The letters scratched deep into the stone—JVDTH—five crooked letters that almost spelled her sister’s name, and Hannah didn’t have to pretend not to be impressed.
“Wait for me!” she shouts again, angry now, her voice echoing around the trunks of the old trees and dead leaves crunching beneath her shoes. Starting to guess that the whole thing is a trick after all, just one of Judith’s stunts, and her sister’s probably watching her from a hiding place right this very second, snickering quietly to herself. Hannah stops running and stands in the center of the path, listening to the murmuring forest sounds around her.
And something faint and lilting that might be music.
“That’s not all,” Judith said. “But you have to swear you won’t tell Mom and Dad.”
“I swear.”
“If you do tell, well, I promise I’ll make you wish you hadn’t.”
“I won’t tell anyone anything.”
“Give it back,” Judith said, and Hannah immediately handed the black stone back to her. “If you do tell—”
“I already said I won’t. How many times do I have to say I won’t tell?”
“Well then,” Judith said and led her around to the back of the little tool shed where their father kept his hedge clippers and bags of fertilizer and the old lawn mowers he liked to take apart and try to put back together again.
“This better be worth a dollar,” Hannah said.
She stands very, very still and listens to the music, growing louder. She thinks it’s coming from the clearing up ahead.

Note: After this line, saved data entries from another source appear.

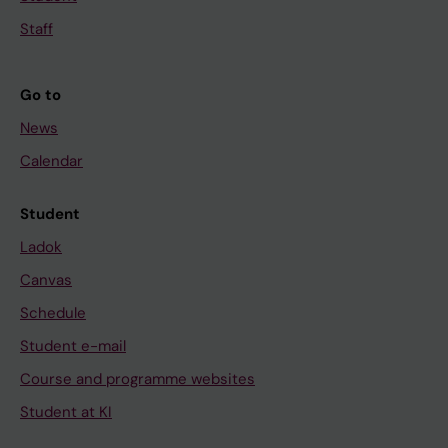
Staff
Go to
News
Calendar
Student
Ladok
Canvas
Schedule
Student e-mail
Course and programme websites
Student at KI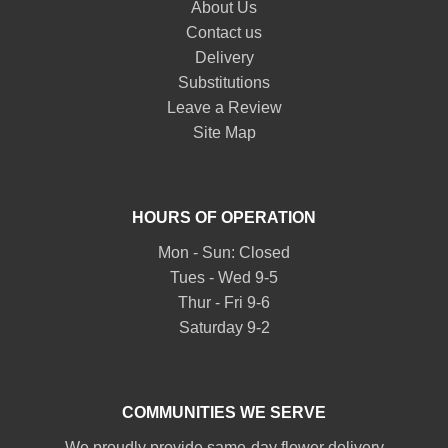
About Us
Contact us
Delivery
Substitutions
Leave a Review
Site Map
HOURS OF OPERATION
Mon - Sun: Closed
Tues - Wed 9-5
Thur - Fri 9-6
Saturday 9-2
COMMUNITIES WE SERVE
We proudly provide same-day flower delivery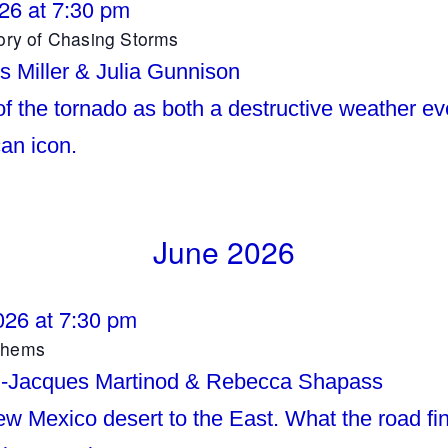
026 at 7:30 pm
tory of Chasing Storms
s Miller & Julia Gunnison
of the tornado as both a destructive weather e
an icon.
June 2026
026 at 7:30 pm
thems
n-Jacques Martinod & Rebecca Shapass
w Mexico desert to the East. What the road f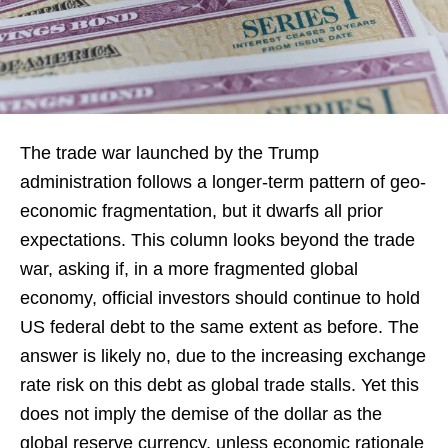
The trade war launched by the Trump
administration follows a longer-term pattern of geo-
economic fragmentation, but it dwarfs all prior
expectations. This column looks beyond the trade
war, asking if, in a more fragmented global
economy, official investors should continue to hold
US federal debt to the same extent as before. The
answer is likely no, due to the increasing exchange
rate risk on this debt as global trade stalls. Yet this
does not imply the demise of the dollar as the
global reserve currency, unless economic rationale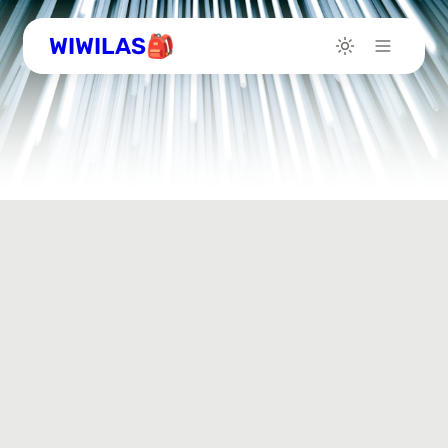
WIWILAS🎒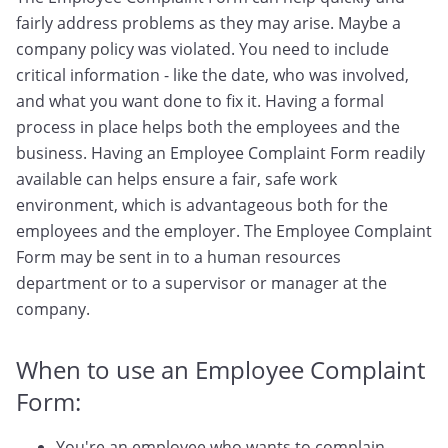
fairly address problems as they may arise. Maybe a
company policy was violated. You need to include
critical information - like the date, who was involved,
and what you want done to fix it. Having a formal
process in place helps both the employees and the
business. Having an Employee Complaint Form readily
available can helps ensure a fair, safe work
environment, which is advantageous both for the
employees and the employer. The Employee Complaint
Form may be sent in to a human resources
department or to a supervisor or manager at the
company.
When to use an Employee Complaint
Form:
You're an employee who wants to complain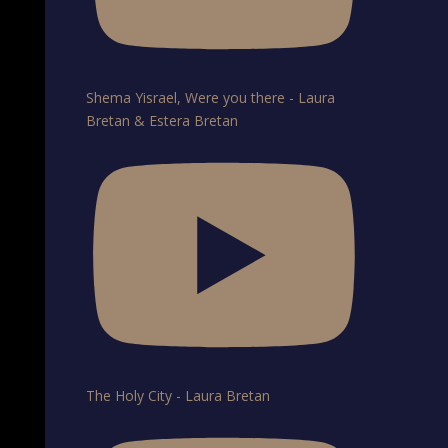
Shema Yisrael, Were you there - Laura
Bretan & Estera Bretan
The Holy City - Laura Bretan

“I’m going back home, Judith!” she shouts, not a bluff because suddenly she doesn’t care whether or not the thing in the jar was real, and the sun doesn’t seem as warm as it did only a moment ago.
And the music keeps getting louder.
And louder.
And Judith took an empty mayonnaise jar out of the empty rabbit hutch behind the tool shed. She held it up to the sun, smiling at whatever was inside.
“Let me see,” Hannah said.
“Maybe I should make you give me another dollar first,” her sister replied, smirking, not looking away from the jar.
“No way,” Hannah said indignantly. “Not a snowball’s chance in Hell,” and she grabbed for the jar, then, but Judith was faster, and her hand closed around nothing at all.
In the woods, Hannah turns and looks back towards home, then turns back towards the clearing again, waiting for her just beyond the trees.
“Judith! This isn’t funny! I’m going home right this second!”
Her heart is almost as loud as the music now. Almost. Not quite, but close enough. Pipes and fiddles, drums and a jingle like tambourines.
Hannah takes another step towards the clearing, because it’s nothing at all but her sister trying to scare her. Which is stupid, because it’s broad daylight, and Hannah knows these woods like the back of her hand.
Judith unscrewed the lid of the mayonnaise jar and held it out so Hannah could see the small, dry thing curled in a lump at the bottom. Tiny mummy husk of a thing, gray and crumbling in the morning light.
“It’s just a damn dead mouse,” Hannah said disgustedly. “I gave you a whole dollar to see a rock and a dead mouse in a jar?”
“It’s not a mouse, stupid. Look closer.”
And so she did, bending close enough that she could see the perfect dragonfly wings on its back, transparent, iridescent wings that glimmer faintly in the sun. Hannah squinted and realized that she could see its face, realized that it had a face.